Needless to say, this is a totally artificial test, but it uncovered something pretty critical. Memory timings that were slightly off caused failures on some boards with this set of conditions. With the memory timing updates, these errors don’t occur.
We’ve done extensive testing across lots of boards, and we’re very confident in the results.
It’s likely that there are other types of load that will trigger a memory failure of the same sort, which is why we encourage all users of our i.MX6-based boards to upgrade as soon as is convenient.
Parting thoughts
During the process of finding this bug, we’ve been a bit un-responsive to some of your support requests.
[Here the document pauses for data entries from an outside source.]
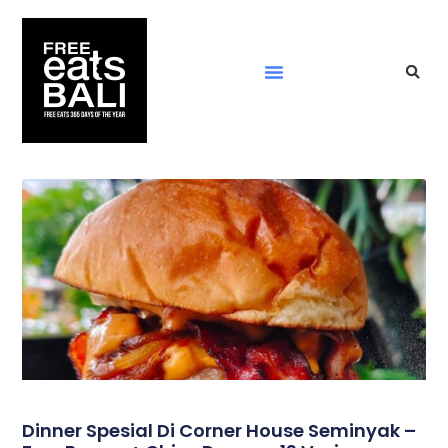
Dinner Spesial Di Corner House Seminyak –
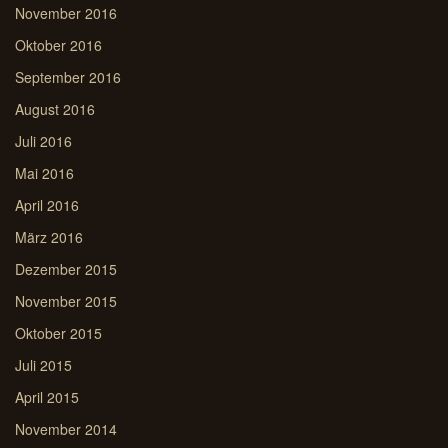
November 2016
Oktober 2016
September 2016
August 2016
Juli 2016
Mai 2016
April 2016
März 2016
Dezember 2015
November 2015
Oktober 2015
Juli 2015
April 2015
November 2014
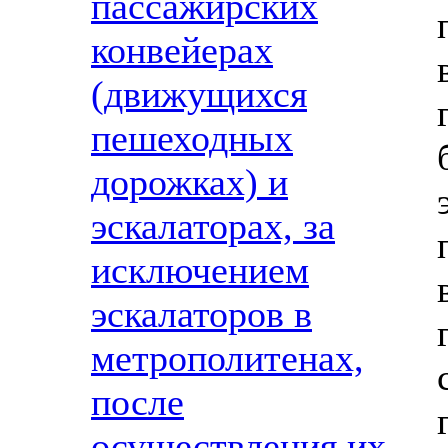
пассажирских
конвейерах
(движущихся
пешеходных
дорожках) и
эскалаторах, за
исключением
эскалаторов в
метрополитенах,
после
осуществления их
Once we determined that the failure also occurred on other batches of CPUs, we realized that previous shipments were also suspect and it was critical to find the root cause.
We apologize for that, and will work to catch up as quickly as possible.
Besides that we have a few other updates forthcoming, including updates to our kernel trees to correct the LDO ramp times, and a new release of the L3.0.35_1.1.0 branch.